◆ Given information ◆
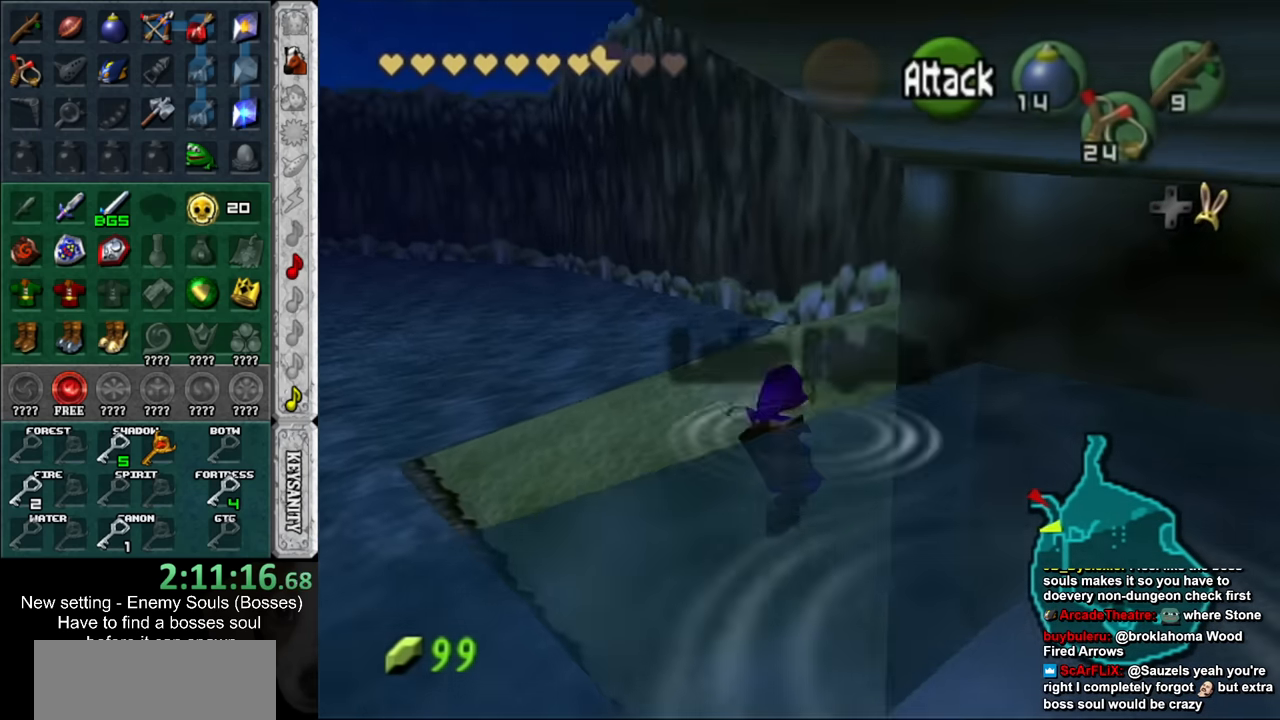
{"buttons": [], "left_stick": "up", "right_stick": "center", "events": []}
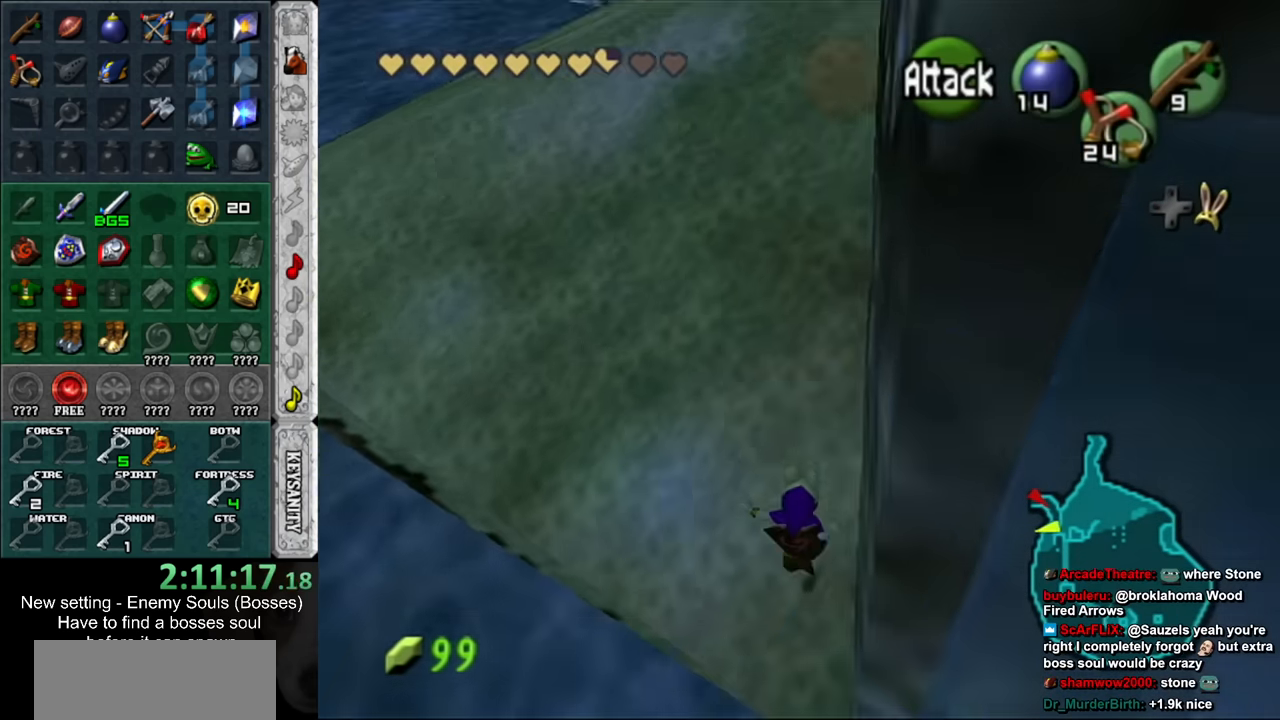
{"buttons": [], "left_stick": "up", "right_stick": "center", "events": []}
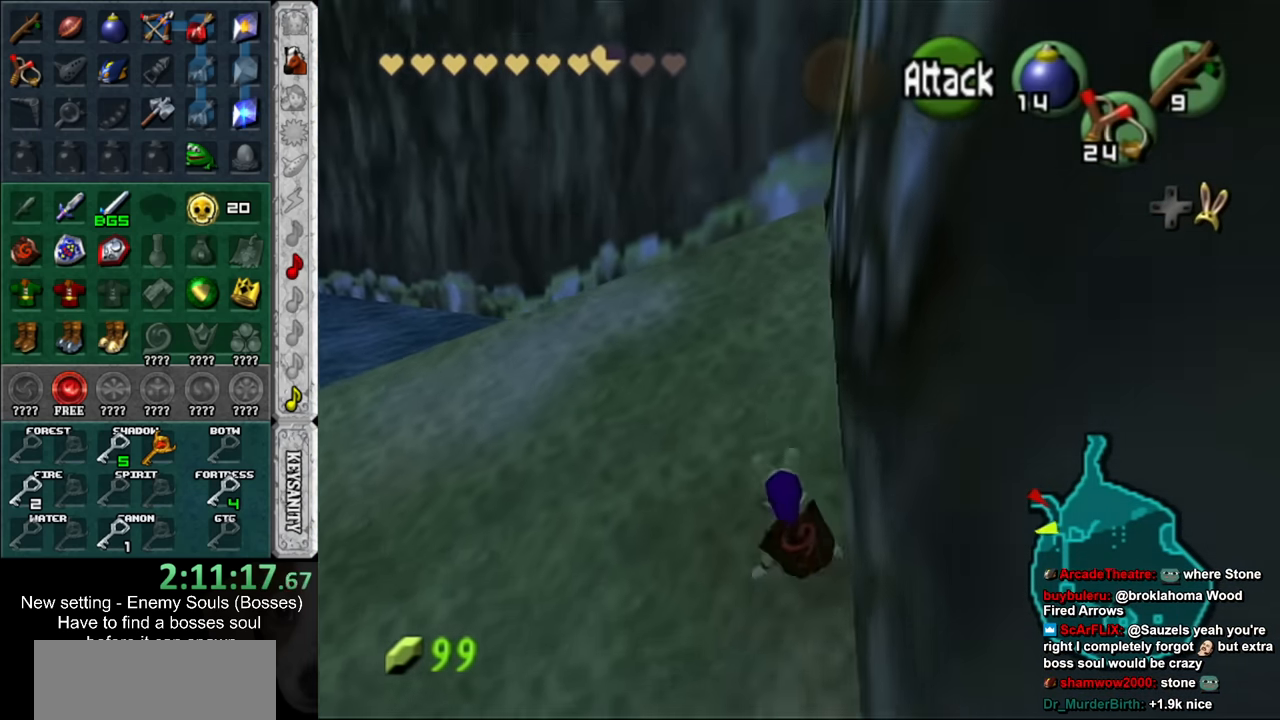
{"buttons": [], "left_stick": "up", "right_stick": "center", "events": []}
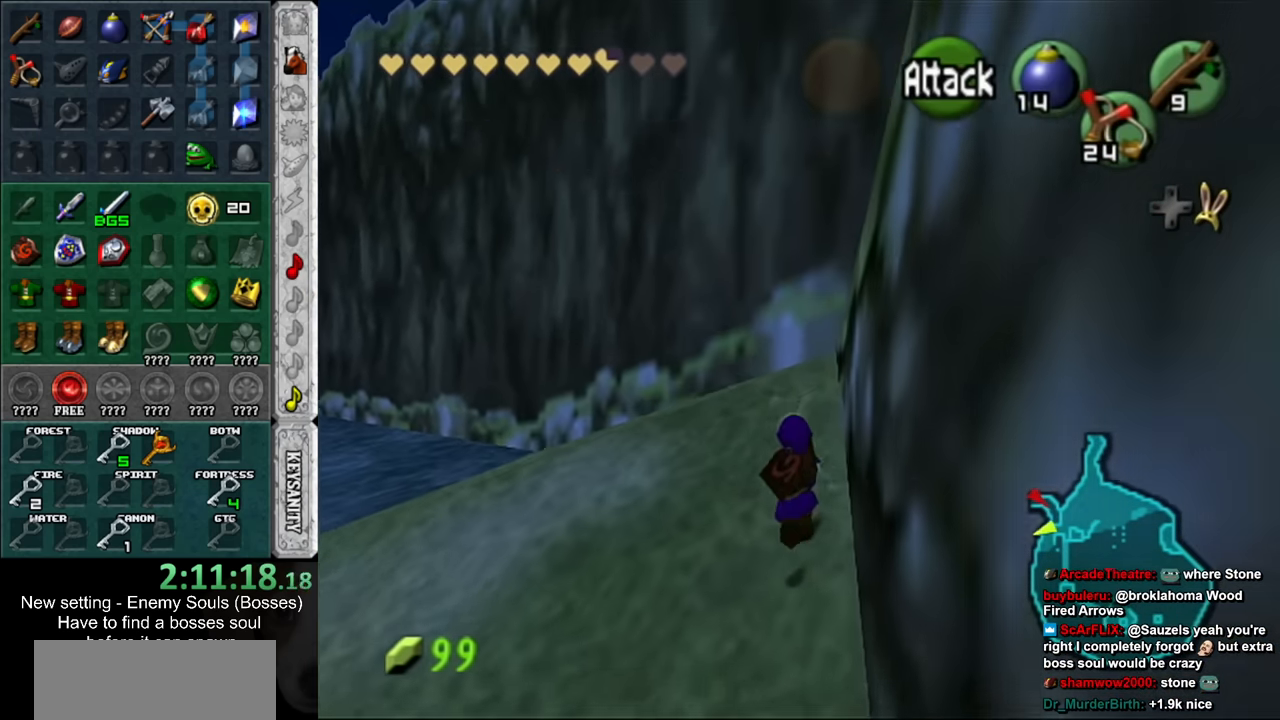
{"buttons": [], "left_stick": "down-right", "right_stick": "center", "events": [[116, "left_stick", "up-right"], [450, "left_stick", "down-right"]]}
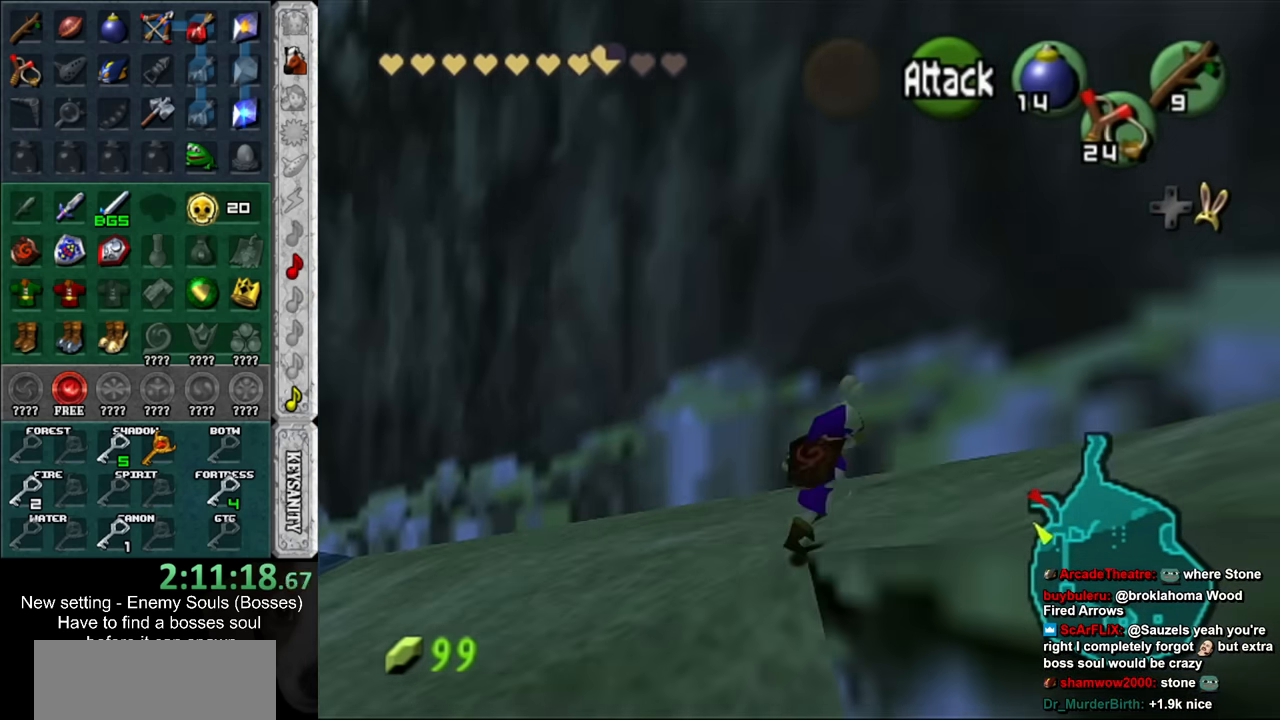
{"buttons": [], "left_stick": "up", "right_stick": "center", "events": [[200, "L1", "down"], [266, "left_stick", "up-right"], [366, "left_stick", "up"], [383, "L1", "up"]]}
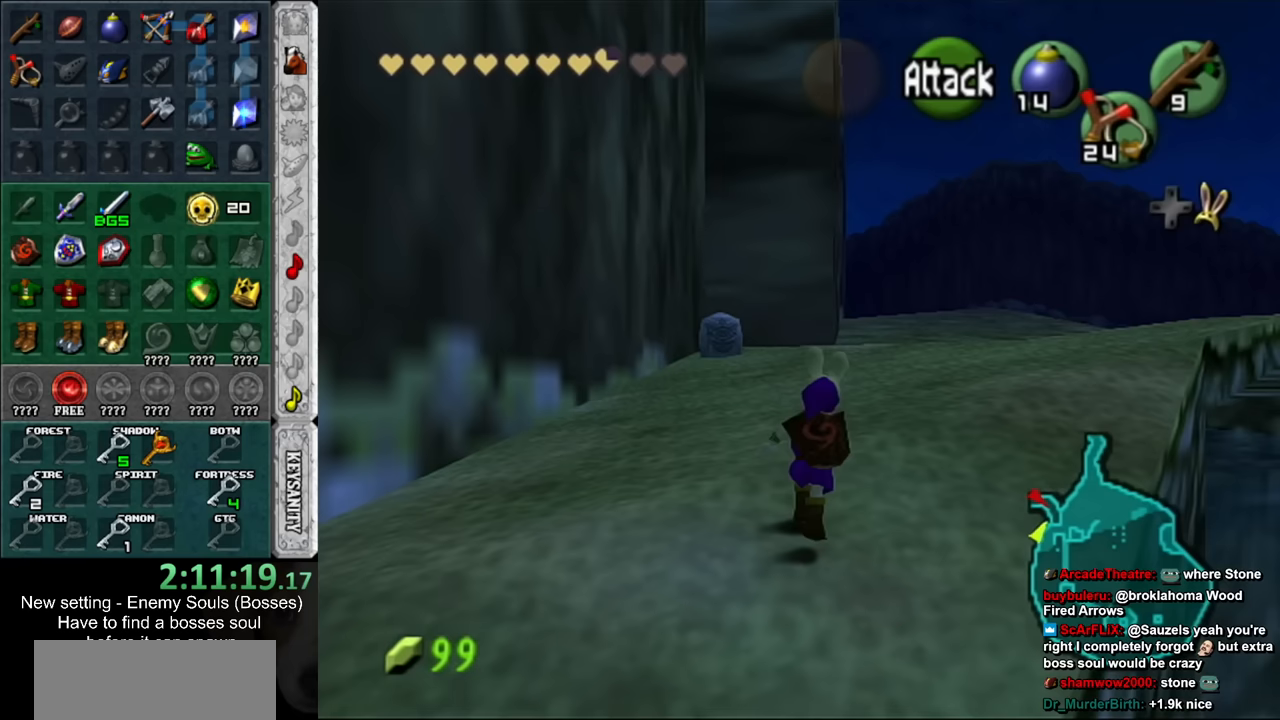
{"buttons": [], "left_stick": "up-right", "right_stick": "center", "events": [[300, "left_stick", "up-right"]]}
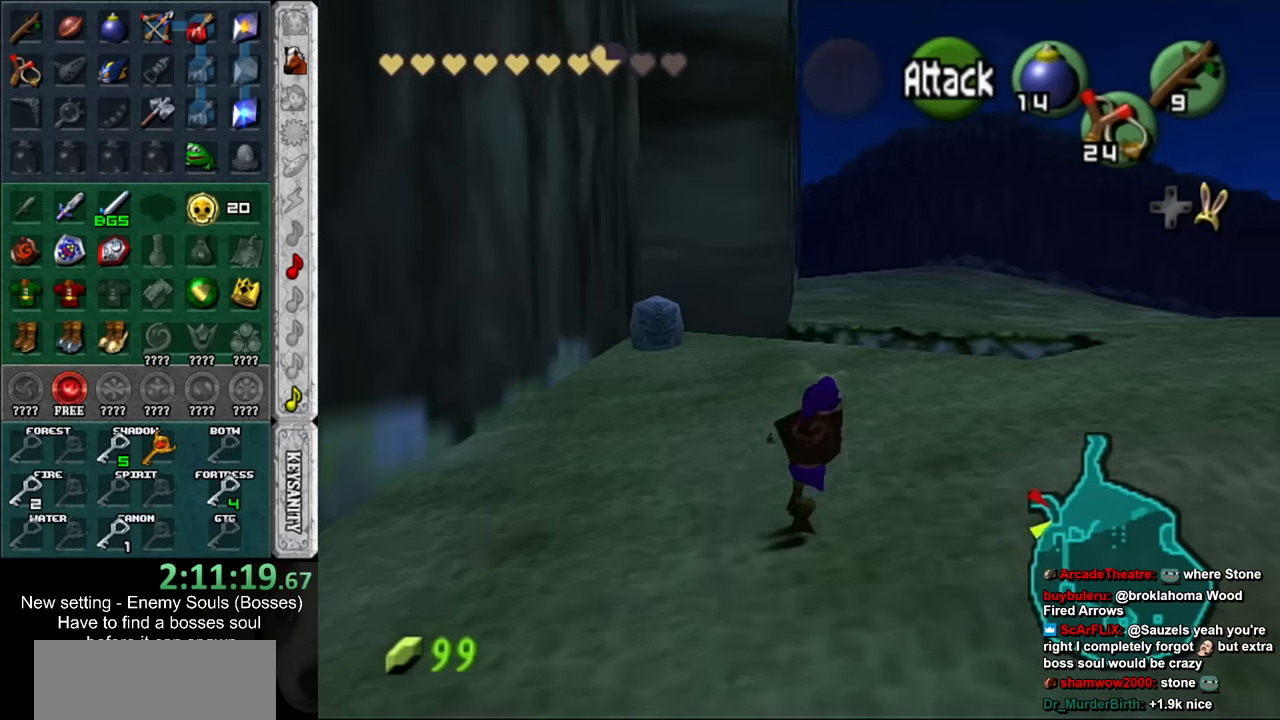
{"buttons": [], "left_stick": "up-right", "right_stick": "center", "events": []}
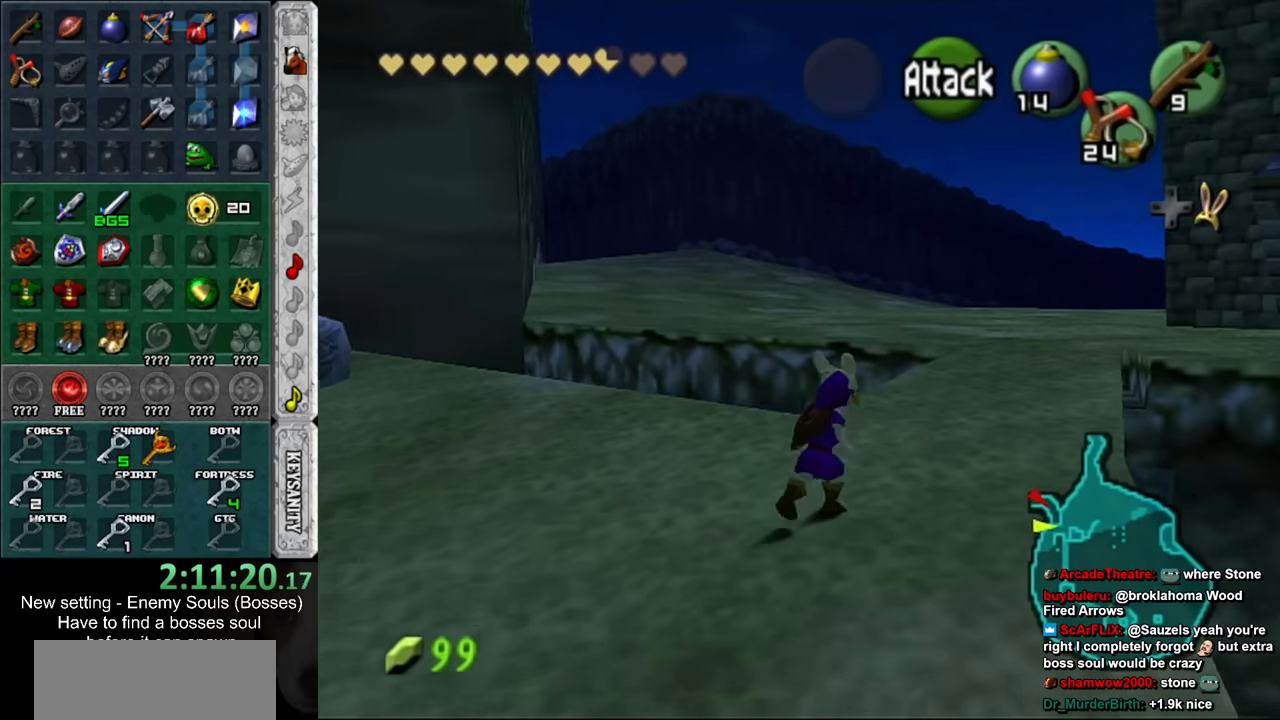
{"buttons": [], "left_stick": "up", "right_stick": "center", "events": [[233, "left_stick", "up"]]}
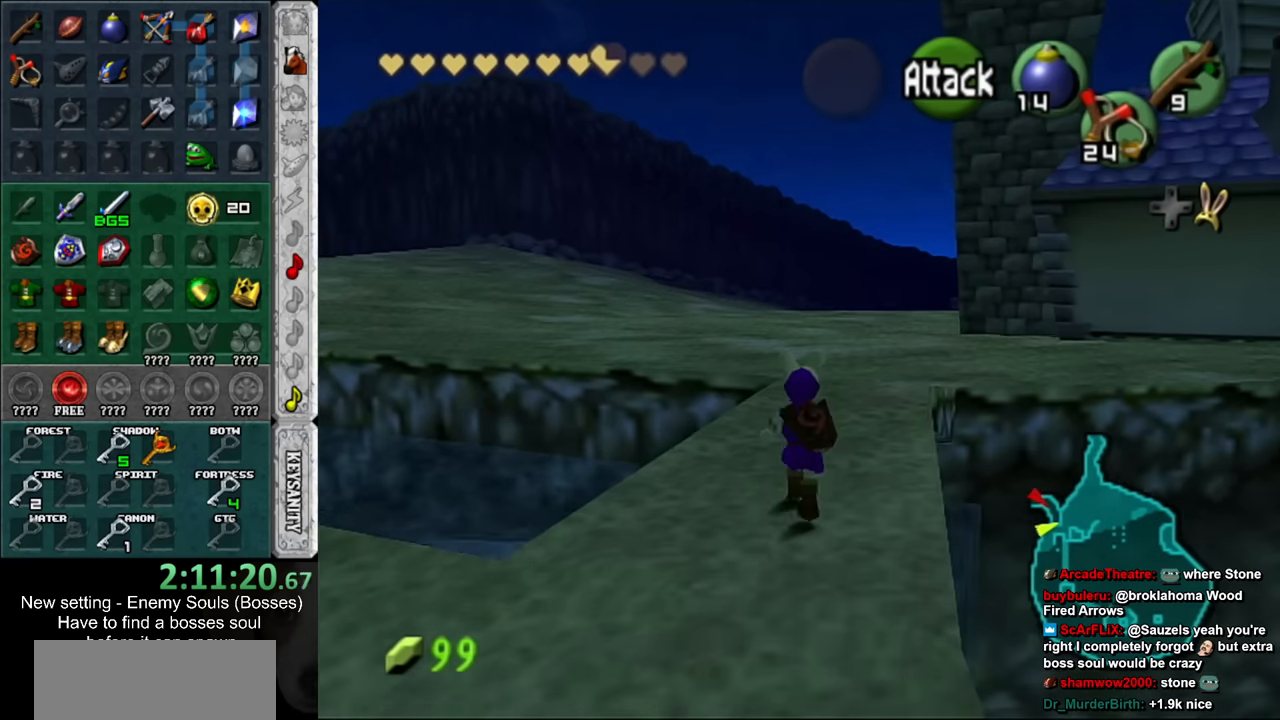
{"buttons": [], "left_stick": "up", "right_stick": "center", "events": []}
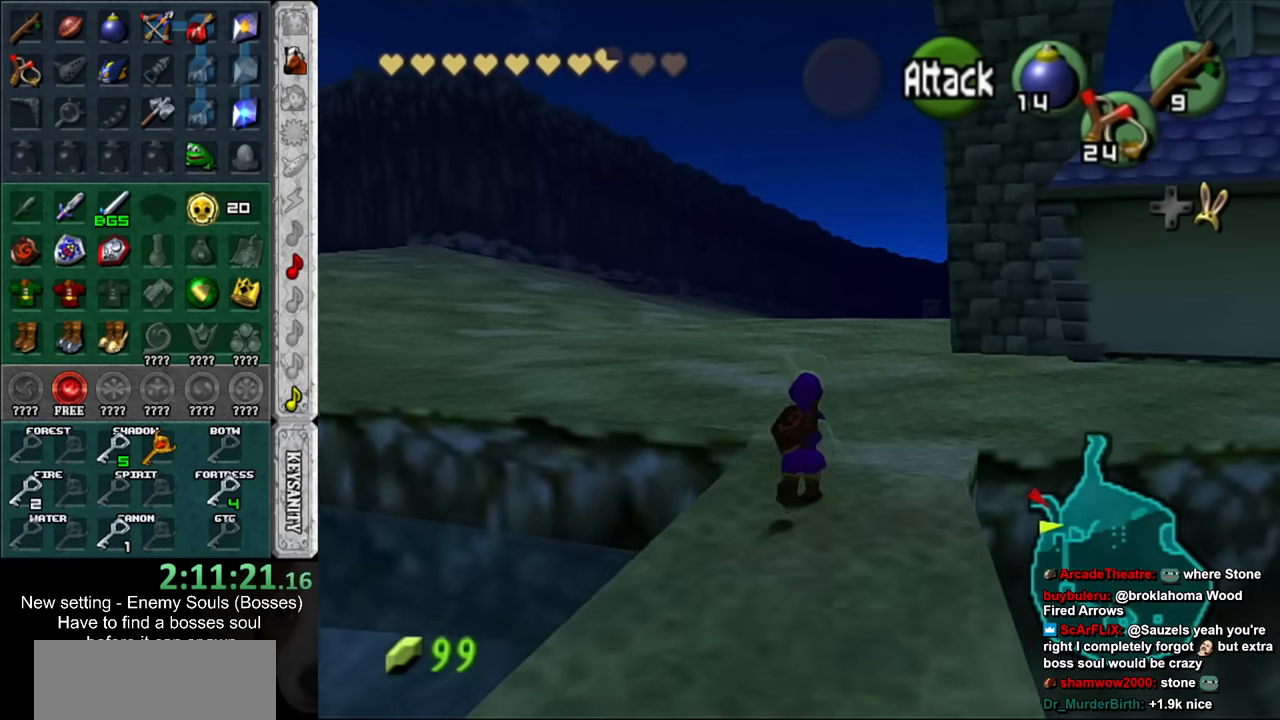
{"buttons": [], "left_stick": "up-right", "right_stick": "center", "events": [[50, "left_stick", "up-right"]]}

◆ Task to carry out ◆
Omit every picture, and otherwise quote the entries exactly.

◆ Task response ◆
{"buttons": [], "left_stick": "up", "right_stick": "center", "events": []}
{"buttons": [], "left_stick": "up", "right_stick": "center", "events": []}
{"buttons": [], "left_stick": "up", "right_stick": "center", "events": []}
{"buttons": [], "left_stick": "down-right", "right_stick": "center", "events": [[116, "left_stick", "up-right"], [450, "left_stick", "down-right"]]}
{"buttons": [], "left_stick": "up", "right_stick": "center", "events": [[200, "L1", "down"], [266, "left_stick", "up-right"], [366, "left_stick", "up"], [383, "L1", "up"]]}
{"buttons": [], "left_stick": "up-right", "right_stick": "center", "events": [[300, "left_stick", "up-right"]]}
{"buttons": [], "left_stick": "up-right", "right_stick": "center", "events": []}
{"buttons": [], "left_stick": "up", "right_stick": "center", "events": [[233, "left_stick", "up"]]}
{"buttons": [], "left_stick": "up", "right_stick": "center", "events": []}
{"buttons": [], "left_stick": "up-right", "right_stick": "center", "events": [[50, "left_stick", "up-right"]]}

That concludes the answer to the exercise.